In 2011, the Atlanta Falcons were a team on the rise. The franchise had suffered years of futility following the Michael Vick scandal, watching the team collapse without their star, like a poor man’s version of the Indianapolis Colts. But with a new core of young talent starring quarterback Matt Ryan, wide-receiver Roddy White, and running-back Michael Turner, paired with the long-sought after stability brought in by head coach Mike Smith, Atlanta was finally beginning to turn the corner.
Coming off a 13-3 season (best in the NFC), GM Arthur Blank looked for an answer to what was yet another opening round exit from the playoffs. After signing defensive-end Ray Edwards to pair with John Abraham and bringing back linebacker Stephen Nichols, Atlanta looked to put an already dangerous offense and put it over the top.
After failing to strike a deal with Cincinnati to grab WR A.J. Green, they made the move from the 27th pick all the way up to fourth spot, drafting Alabama wide-out Julio Jones. Atlanta threw the kitchen sink at Cleveland, giving up the their first- (27th), second- (59th), and fourth- (124th) round picks, plus their first- and fourth-round picks in 2012.
Jones showed immediately that he’s capable of enjoying great success in the NFL, catching 54 passes for 959 yards and 8 touchdowns. But injuries held him back, and when an organization gives up five draft picks for one player, you bet he’s being held to almost unfair expectations, and he’ll need a strong sophomore showing to keep the world for chanting “bust”.
But, despite Julio Jones’ strong play, at the end of the day the results were the same, getting kicked out of the playoffs in the first-round after scoring only two-points (and that coming from the defense), putting Mike Smith at 0-3 in the postseason.
Now, with no first-round pick, no cap money to even keep arguably their best defensive player (LB Curtis Lofton) or sign decent help, Atlanta is stuck in neutral. It’s said around the league that it isn’t enough to try and stay the same each year, and right now Atlanta can’t even help themselves.
The re-signing of sack-leader DE John Abraham, key backup DE Kroy Biermann, and the free agent signing of LB Lofa Tatupu were big for a defense that has talent but just needs time to sync. Although slapping the franchise tag on corner-back Brent Grimes might become a headache with talks of a hold-out, letting thier pro-bowl CB just walk was not an option.
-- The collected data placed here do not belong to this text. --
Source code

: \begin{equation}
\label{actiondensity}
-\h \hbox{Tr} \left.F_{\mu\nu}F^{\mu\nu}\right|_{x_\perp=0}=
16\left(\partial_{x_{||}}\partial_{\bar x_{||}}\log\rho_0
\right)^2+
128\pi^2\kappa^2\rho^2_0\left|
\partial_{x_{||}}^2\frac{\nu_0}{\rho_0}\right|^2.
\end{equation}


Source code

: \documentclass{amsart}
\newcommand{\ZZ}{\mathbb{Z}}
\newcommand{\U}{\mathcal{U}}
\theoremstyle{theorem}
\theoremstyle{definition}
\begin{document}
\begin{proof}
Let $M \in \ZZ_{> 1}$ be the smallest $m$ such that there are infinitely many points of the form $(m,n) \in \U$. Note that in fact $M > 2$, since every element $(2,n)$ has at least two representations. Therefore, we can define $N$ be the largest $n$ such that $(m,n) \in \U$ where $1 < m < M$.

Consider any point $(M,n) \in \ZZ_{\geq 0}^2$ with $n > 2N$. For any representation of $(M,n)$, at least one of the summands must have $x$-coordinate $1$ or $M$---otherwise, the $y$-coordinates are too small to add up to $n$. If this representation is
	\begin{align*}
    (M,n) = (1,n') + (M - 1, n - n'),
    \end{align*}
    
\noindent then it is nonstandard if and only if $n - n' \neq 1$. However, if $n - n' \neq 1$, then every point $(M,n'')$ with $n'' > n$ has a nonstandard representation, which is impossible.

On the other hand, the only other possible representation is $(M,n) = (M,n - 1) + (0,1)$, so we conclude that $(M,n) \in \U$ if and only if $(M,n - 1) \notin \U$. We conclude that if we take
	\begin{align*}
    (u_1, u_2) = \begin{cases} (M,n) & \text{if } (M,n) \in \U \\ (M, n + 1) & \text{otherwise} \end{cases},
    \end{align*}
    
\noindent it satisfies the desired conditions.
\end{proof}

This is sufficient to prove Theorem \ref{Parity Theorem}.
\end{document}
Atlanta will be relying heavily to hit on contributors in the second- and third- round of the draft; also of importance is putting in a good training camp to allow the defense to mesh and allow last years rookie class to get a taste of the NFL off-season regiments after the lock-out prevented such workouts last year. After going all-in the year before, Atlanta’s only option is to take the pieces they have and try to take that next step.